** What is needed **
Each entry below is to be reproduced exactly, though any pictures it holds must be omitted.

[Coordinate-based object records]
# # # # # # #
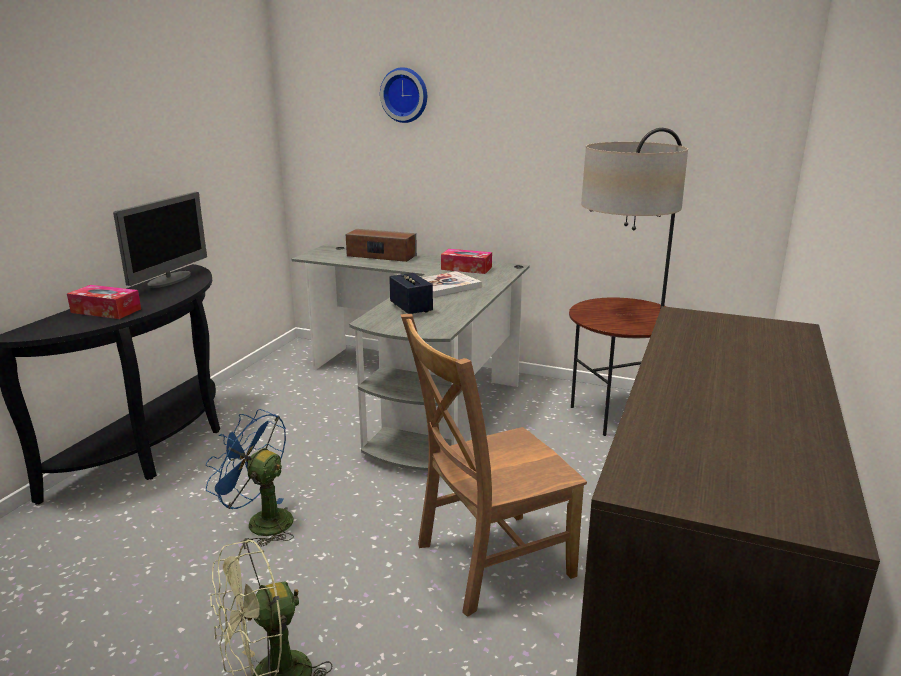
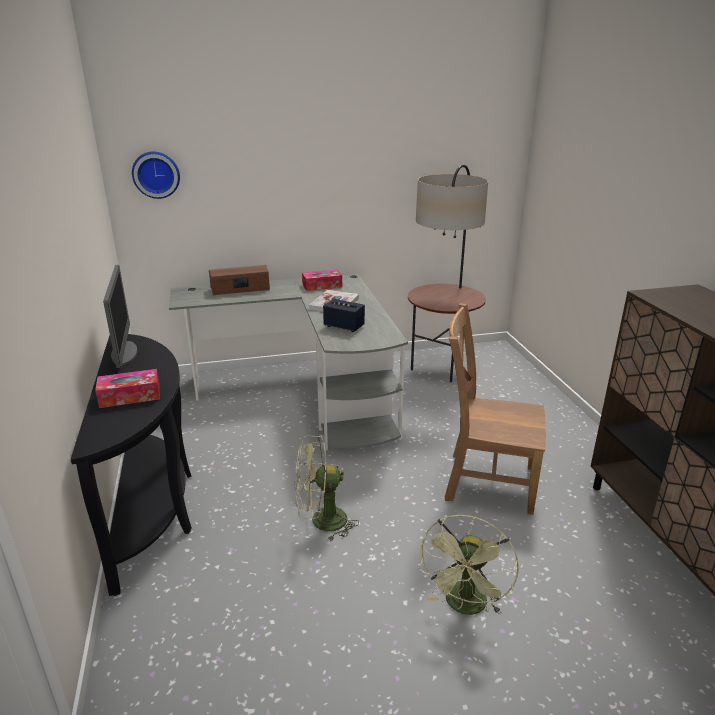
camera: 35 degrees left, 5 degrees up
blue fan [206,409,294,547] -> green fan [295,435,359,541]
wall clock [380,67,427,123] -> wall clock moved to [132,152,180,199]
brown chair [401,314,587,617] -> brown chair turned 75 degrees clockwise [445,303,546,515]

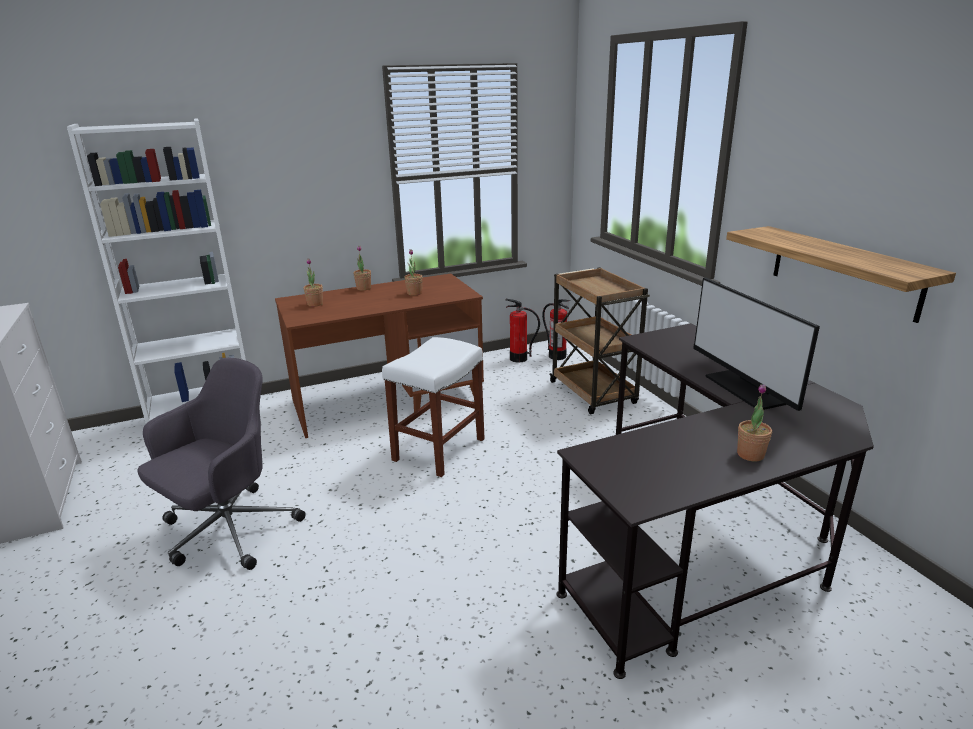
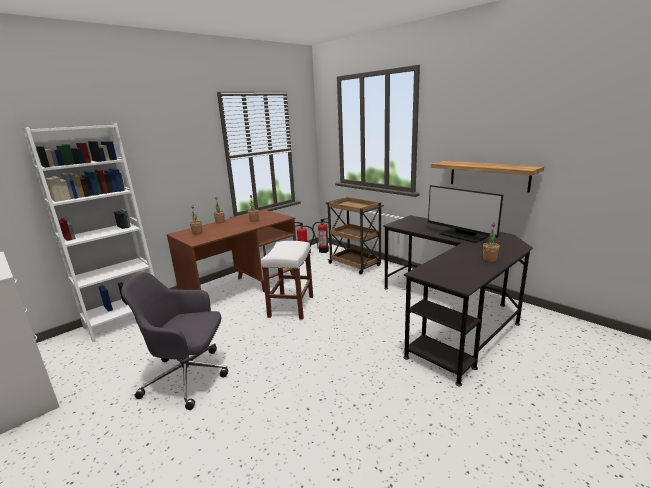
camera: 20 degrees left, 5 degrees down
grey office chair [138,358,306,570] -> grey office chair turned 105 degrees counterclockwise [121,272,228,410]

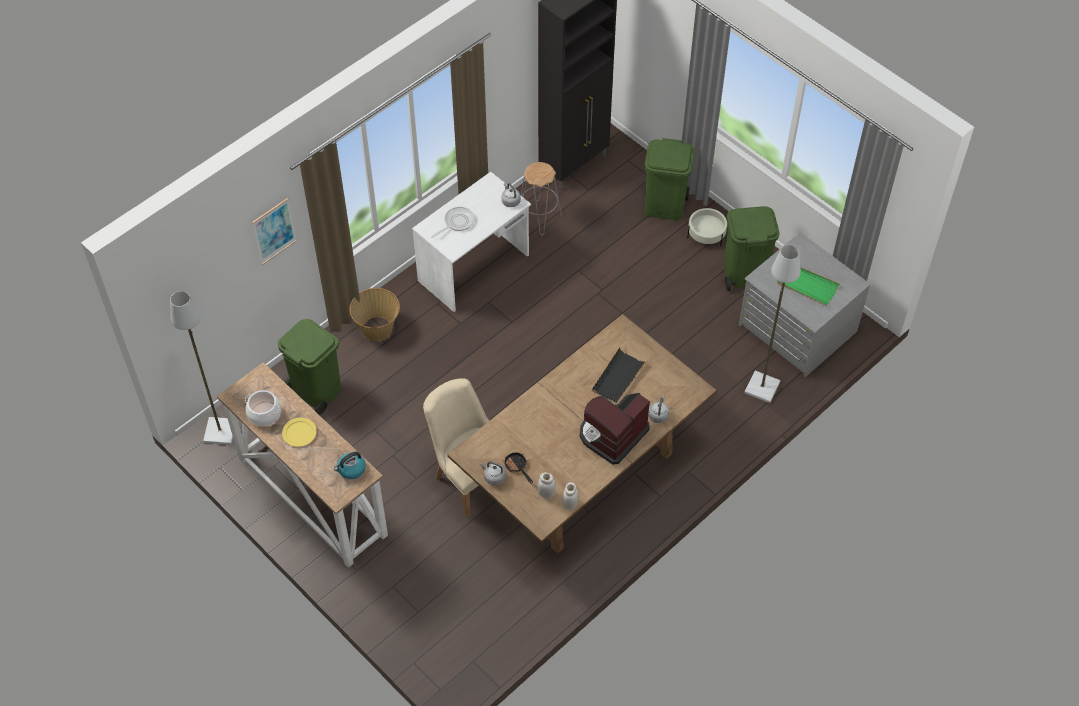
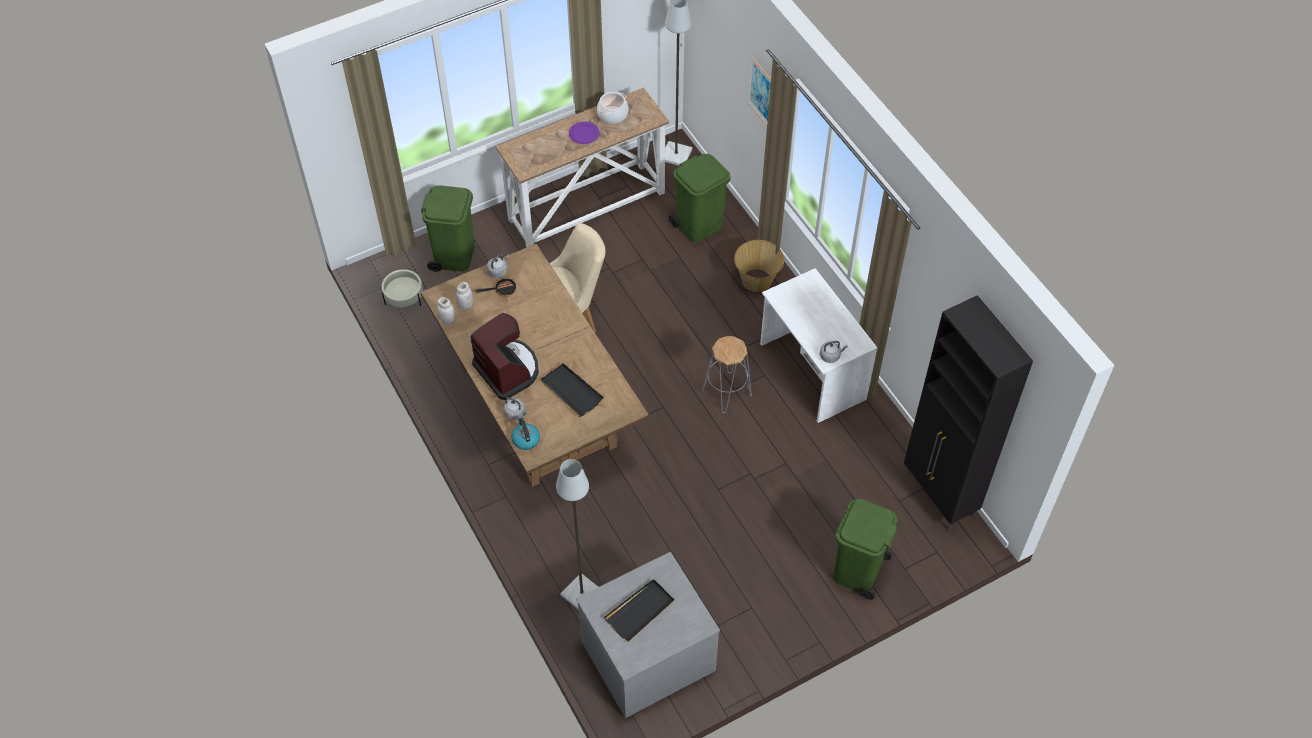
camera: 105 degrees right, 0 degrees up
yellow plate [282,418,317,447] -> purple plate [569,122,600,144]
kettle [334,452,366,479] -> kettle moved to [511,417,540,450]
frying pan [431,207,475,238] -> none
grey stool [521,162,562,235] -> grey stool moved to [702,336,752,413]
beige planter [687,208,727,246] -> beige planter moved to [382,268,423,307]
green trash can [724,206,779,291] -> green trash can moved to [421,185,475,272]
green tray [777,268,840,306] -> black tray [604,579,675,642]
# # # # # # #
** Solution below **
camera: 35 degrees left, 5 degrees up
blue fan [206,409,294,547] -> green fan [295,435,359,541]
wall clock [380,67,427,123] -> wall clock moved to [132,152,180,199]
brown chair [401,314,587,617] -> brown chair turned 75 degrees clockwise [445,303,546,515]

camera: 20 degrees left, 5 degrees down
grey office chair [138,358,306,570] -> grey office chair turned 105 degrees counterclockwise [121,272,228,410]

camera: 105 degrees right, 0 degrees up
yellow plate [282,418,317,447] -> purple plate [569,122,600,144]
kettle [334,452,366,479] -> kettle moved to [511,417,540,450]
frying pan [431,207,475,238] -> none
grey stool [521,162,562,235] -> grey stool moved to [702,336,752,413]
beige planter [687,208,727,246] -> beige planter moved to [382,268,423,307]
green trash can [724,206,779,291] -> green trash can moved to [421,185,475,272]
green tray [777,268,840,306] -> black tray [604,579,675,642]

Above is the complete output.